So first we've had some suggestions about revenue-share models for spectrum - which I reckon is quite cool in concept but a nightmare to implement, given the consultative and legislative processes in place.
Next up, Lee Dryburgh has a cool interview with Sascha Meinrath who espoused the "White space" argument of using the spectrum more efficiently by "opportunistic access" and a more democratic view of the airwaves by which people can transmit without being beholden to major carriers or operators. Frankly I'm unconvinced - it sounds pleasingly democratic but overlooks minor issues like economies of scale in device and RF silicon production. It's difficult enough trying to make power-efficient phones with the fixed bands we have today, let alone ones that have extra cognitive & tuning capabilities to sneak broadband into other under-used slivers of spectrum. Let's see how the current white space initiatives fare before imagining "end-user empowerment" utopias. (It is, incidentally, last orders for the eComm 2009 early bird registration tomorrow, so head over to book yourselves in).

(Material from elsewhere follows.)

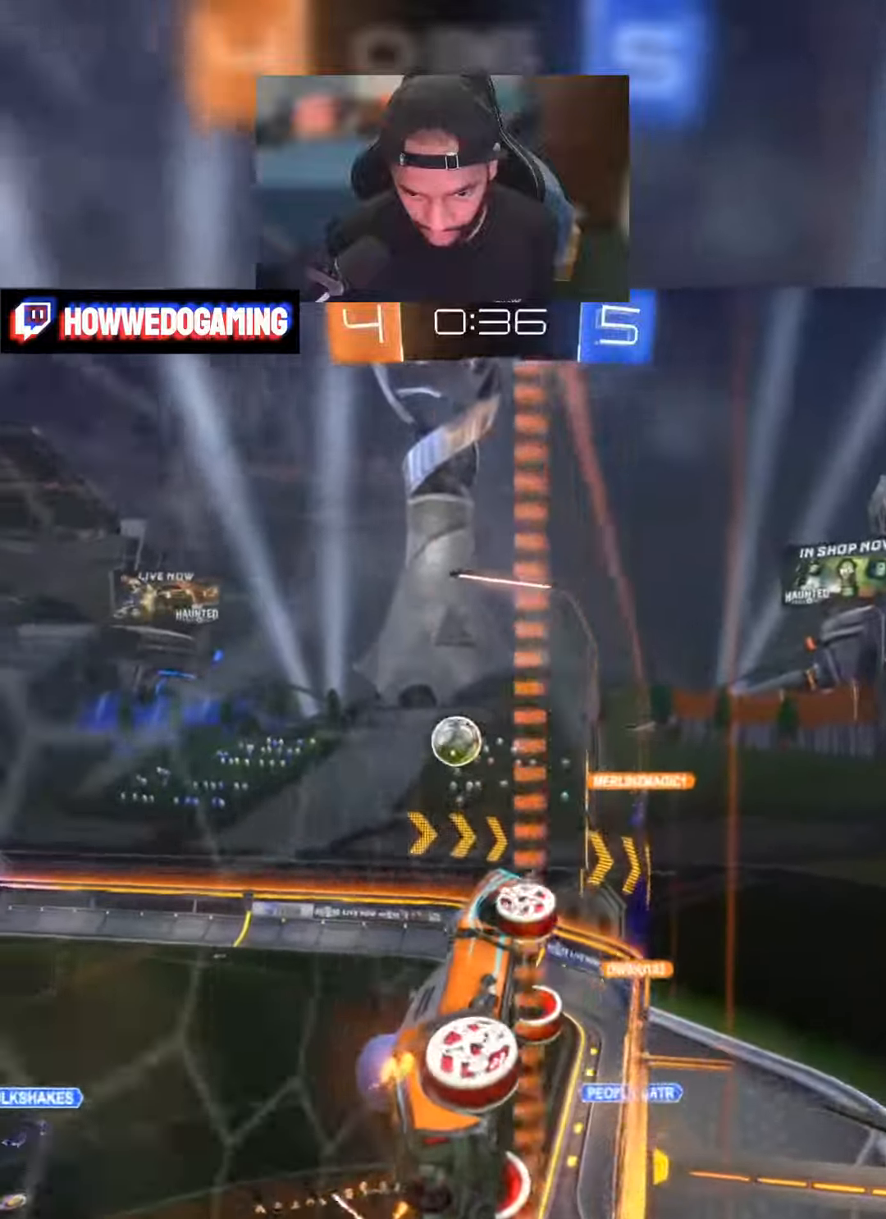
{"buttons": ["R2"], "left_stick": "center", "right_stick": "center", "events": [[283, "left_stick", "left"], [433, "left_stick", "center"]]}
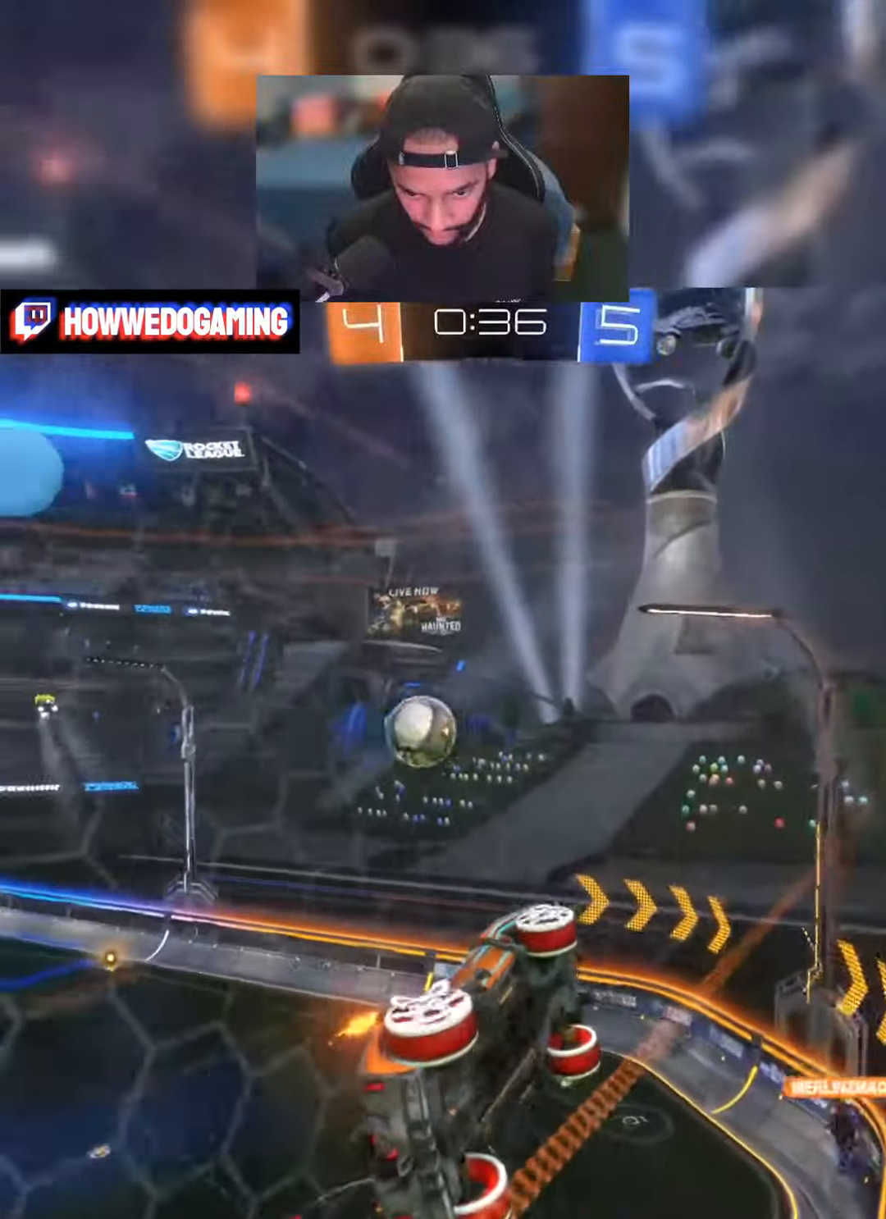
{"buttons": ["R2"], "left_stick": "left", "right_stick": "center", "events": [[250, "left_stick", "left"]]}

Then, I saw in today's Sunday Times that apparently the UK government is contemplating giving away some of the "digital dividend" spectrum band after analogue-TV switch off rather than auctioning it. However, it will come with "strings attached" - basically that the new owners have to commit to doing a fibre rollout in tandem with the wireless deployment.
I've also mentioned before the idea of band-sharing of government spectrum (eg radar bands), in a similar fashion to the white spaces concept.
Overall, my view is that this is all very worthy, and we're starting to get the various technological enablers in place. But it's going to be an exceptionally long haul - 10 years or more - before we see any radical shift in the way that frequencies are allocated and used. I think there are distinct risks that any notional efficiency we gain by getting access to "wasted" spectrum, or by selling it in new ways, will instead just be wasted in a different way through fragmentation and poor user experience.
I don't buy into the concept of "democratisation of the airwaves" for its own sake. In general, I think that market forces + occasional heavier fist of regulation seem to be doing OK at driving the current incumbents to improve accessibility and useability of mobile. A lot of the "net neutrality" rhetoric is tedious and irrelevant in sufficiently competitive markets. Maybe a bit less in the US, where there's more of an ideological belief that "openness" is somehow special, but at the end of the day I think there's something to be said for scale and large companies that have resources to iron out the complexities, as long as it's possible to hold them to account.
That said, I think that 2.4GHz WiFi has been pretty good at providing a balance - having at least some unlicenced / light-licenced spectrum has helped keep the other licencees honest. It has, however, highlighted that large-scale "grassroots" deployments don't work.